Berbagai usaha penyediaan listrik dan pengawasan dari Pemerintah akan terus dilakukan meski bukanlah hal sederhana. Diperlukan waktu tidak sebentar untuk penyediaan akses listrik sehingga pemakaian listrik sebaiknya dilakukan dengan bijak. Seiring dengan modernisasi di Indonesia, kita sering kali tidak menyadari bahwa masih ada energi listrik yang terpakai dari alat-alat elektronik yang dibiarkan dalam keadaan standby dan tidak digunakan (vampir listrik). Banyak energi listrik terbuang karena penggunaan yang tidak bijak. Sebagai gambaran, data dari www.standby.lbl.gov menyebutkan bahwa notebook yang dibiarkan dalam keadaan standby masih mengkonsumsi 50 watt listrik. Begitu pula dengan pemutar DVD yang mengkonsumsi 10.58 watt, oven sebesar 4.9 watt, layar komputer sebesar 3.5 watt, printer sebesar 4 watt, alat fax sebesar 8.71 watt serta charger telepon genggam sebesar 1 watt.

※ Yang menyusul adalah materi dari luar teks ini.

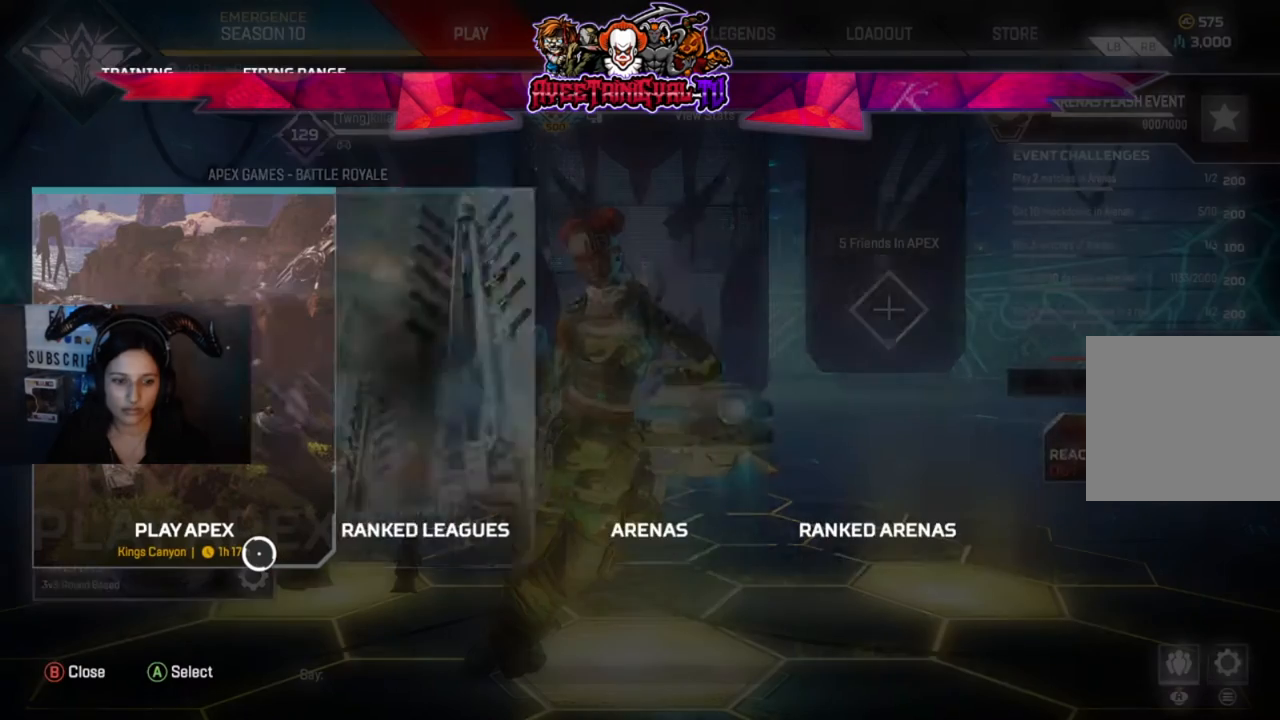
{"dt_ms": 1000, "buttons": [], "left_stick": "center", "right_stick": "center"}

Rata-rata kita membiarkan 83 watt listrik terbuang per jam nya. 83 watt tersebut bisa digunakan untuk menyalakan 11 lampu LED selama 1 jam. Bayangkan dampak positif nya jika lampu LED ini dinyalakan di daerah terpencil di Indonesia. Dalam kampanye Potong 10% dari Direktorat Jenderal Energi Baru Terbarukan Dan Konservasi Energi (Ditjen EBTKE) Kementerian ESDM pun disebutkan, bahwa mematikan 1 jam listrik di Jawa dan Bali sama dengan menerangi 2.527.469 rumah di Timur Indonesia. Penghematan listrik atau konservasi energi dalam kehidupan sehari-hari semakin diperlukan karena penyediaan listrik tidaklah mudah dan murah. Manfaat baik listrik harus terus kita tingkatkan, agar Negara kita Indonesia bisa mewujudkan kemandirian energi.